The Propitious Manager

Musings on management,economies and life in general

You Need a Substantive Value Proposition to Fight the Big Bear

Posted by The Propitious Manager on June 23, 2009

As we have seen (yet again), greed – the achilles heel of the rational market – works its dark tricks perpetuating the bull into a rising spiral of economic mayhem.  Then, as the big bear spies the precariousness it seizes the opportunity to feed malevolently on scurrilous lechers  who grab hopelessly onto their sinking business carcasses.  So it goes….

Of course, after the mess is cleared the businesses which survive are those who have a truly competitive value proposition.  In my work I come across companies who struggle with their value proposition.  Poor value propositions often survive in the undisciplined  buoyancy of a bull market, but when the pennies are tight, buyers start to scrutinize their suppliers to see where the can cut and save.  To survive this, sellers need to ensure that their buyers are really clear on two things:

  1. They know what they are getting for their money  and how they are better off from the purchase.  
  2. They can’t make a better purchase from a competitor.

The problem so often encountered by sales and marketing is distinguishing between the widget (be it a service or product) and the value it creates.  The widget in itself has no value.  The value is determined by what the widget allows you to achieve.  Hence, a mobile phone is merely a piece of metal and plastic which hooks up to a telephone signal.  The value attached to the phone is that it allows you to communicate with friends or business contacts, access information from the internet or amuse yourself listening to music or playing games.  The value proposition is about what it adds to your lifestyle or business opportunities. How it makes your life or business better (if thats what you”re into).

Of course value per se is a subjective concept in the eyes of those who have a need or see a purpose.  In order to focus a value proposition, you need to identify the needs of your customers.  What is their perception of  the world  and how could they use your product to improve their circumstances.  Your value proposition isn’t about what you think your product can do for people, it’s about what they think it can do for them.  

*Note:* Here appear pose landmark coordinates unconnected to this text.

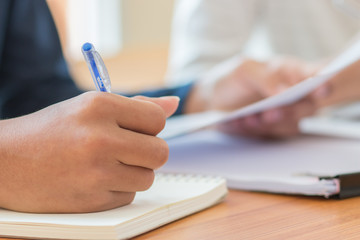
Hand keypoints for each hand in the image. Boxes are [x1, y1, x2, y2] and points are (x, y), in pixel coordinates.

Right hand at [0, 92, 178, 212]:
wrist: (6, 162)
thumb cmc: (52, 130)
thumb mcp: (91, 106)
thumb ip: (136, 106)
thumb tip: (173, 104)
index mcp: (100, 106)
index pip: (158, 119)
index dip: (150, 125)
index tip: (137, 129)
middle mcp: (100, 138)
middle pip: (160, 152)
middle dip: (148, 152)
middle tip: (126, 148)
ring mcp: (96, 173)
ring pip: (148, 177)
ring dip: (133, 172)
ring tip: (106, 163)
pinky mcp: (92, 200)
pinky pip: (129, 195)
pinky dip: (117, 189)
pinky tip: (94, 179)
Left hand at [185, 57, 322, 137]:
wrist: (212, 100)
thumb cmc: (232, 79)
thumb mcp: (244, 70)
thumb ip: (265, 77)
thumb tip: (285, 89)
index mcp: (290, 72)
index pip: (314, 77)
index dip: (322, 84)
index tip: (318, 90)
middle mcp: (293, 94)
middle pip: (307, 107)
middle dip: (288, 112)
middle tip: (269, 112)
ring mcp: (284, 114)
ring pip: (290, 124)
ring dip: (267, 124)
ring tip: (246, 118)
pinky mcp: (273, 130)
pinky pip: (272, 135)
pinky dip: (255, 130)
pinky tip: (239, 123)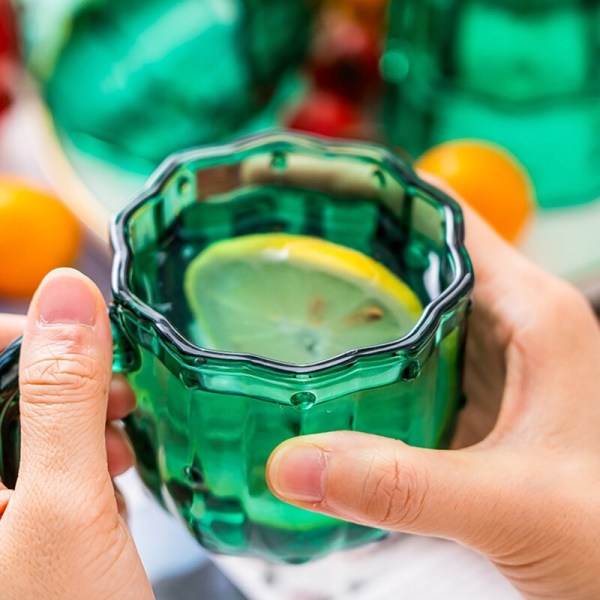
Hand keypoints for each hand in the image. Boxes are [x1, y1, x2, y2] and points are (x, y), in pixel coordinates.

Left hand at [0, 269, 152, 599]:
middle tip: (112, 387)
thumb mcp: (66, 508)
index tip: (74, 330)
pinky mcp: (20, 524)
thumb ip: (62, 395)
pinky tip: (109, 468)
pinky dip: (80, 449)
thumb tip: (69, 293)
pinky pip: (42, 458)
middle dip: (59, 379)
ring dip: (77, 414)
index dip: (15, 335)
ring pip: (22, 423)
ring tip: (118, 433)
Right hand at [267, 200, 599, 598]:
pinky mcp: (478, 401)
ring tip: (289, 298)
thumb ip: (399, 486)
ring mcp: (495, 364)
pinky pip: (415, 358)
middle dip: (355, 250)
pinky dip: (372, 358)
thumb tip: (292, 464)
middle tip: (282, 248)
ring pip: (416, 309)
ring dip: (360, 304)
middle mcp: (513, 326)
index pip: (448, 222)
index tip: (319, 189)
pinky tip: (330, 369)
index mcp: (533, 313)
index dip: (384, 196)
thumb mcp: (509, 505)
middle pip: (423, 259)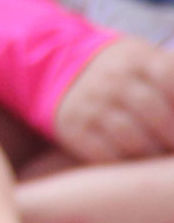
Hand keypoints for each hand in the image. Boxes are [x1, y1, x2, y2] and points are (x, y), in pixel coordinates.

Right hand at [52, 36, 173, 162]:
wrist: (60, 69)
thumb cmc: (125, 74)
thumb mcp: (149, 62)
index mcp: (137, 58)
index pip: (170, 77)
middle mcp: (111, 78)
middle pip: (155, 113)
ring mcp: (90, 103)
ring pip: (132, 138)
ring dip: (155, 155)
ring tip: (162, 156)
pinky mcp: (73, 127)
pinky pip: (105, 154)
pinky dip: (127, 164)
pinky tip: (138, 164)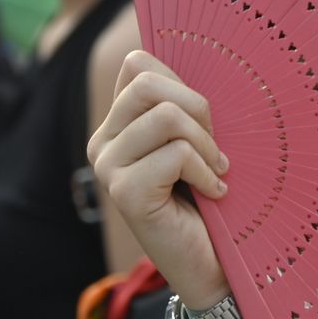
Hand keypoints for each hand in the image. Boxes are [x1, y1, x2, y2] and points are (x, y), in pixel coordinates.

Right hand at [87, 51, 232, 307]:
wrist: (214, 263)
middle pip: (148, 82)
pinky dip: (205, 172)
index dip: (181, 82)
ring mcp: (108, 168)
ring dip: (206, 145)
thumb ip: (187, 106)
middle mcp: (103, 142)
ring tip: (215, 171)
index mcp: (118, 123)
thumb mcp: (199, 141)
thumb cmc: (211, 197)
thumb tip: (203, 55)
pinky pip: (175, 154)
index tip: (203, 120)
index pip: (138, 65)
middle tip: (214, 147)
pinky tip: (213, 193)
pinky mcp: (123, 194)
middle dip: (198, 109)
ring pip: (167, 117)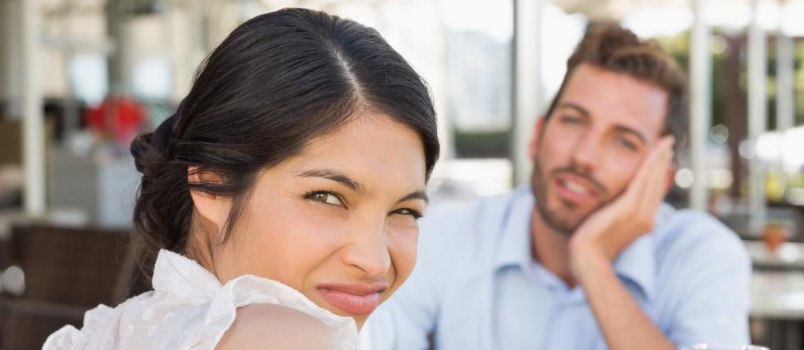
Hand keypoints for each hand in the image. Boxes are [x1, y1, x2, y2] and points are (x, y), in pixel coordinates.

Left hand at [569, 136, 674, 277]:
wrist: (588, 258)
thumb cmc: (592, 247)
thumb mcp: (609, 228)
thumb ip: (617, 216)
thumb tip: (614, 206)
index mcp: (643, 222)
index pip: (654, 193)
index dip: (658, 174)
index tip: (661, 158)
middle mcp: (647, 218)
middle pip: (658, 183)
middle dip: (662, 162)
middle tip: (666, 143)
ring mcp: (639, 214)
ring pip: (653, 180)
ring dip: (659, 159)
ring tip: (664, 143)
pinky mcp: (628, 208)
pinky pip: (642, 181)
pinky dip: (650, 166)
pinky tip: (654, 153)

A common error is for sellers to define the value of their product from their perspective rather than from the perspective of potential customers.   If you define the value, your placing limitations around your market (common in insurance and banking).  The alternative is to listen to your customers (or potential customers), to understand their needs and aspirations and then how your product/service could help them solve the problem.  If you can solve these questions the market is your oyster.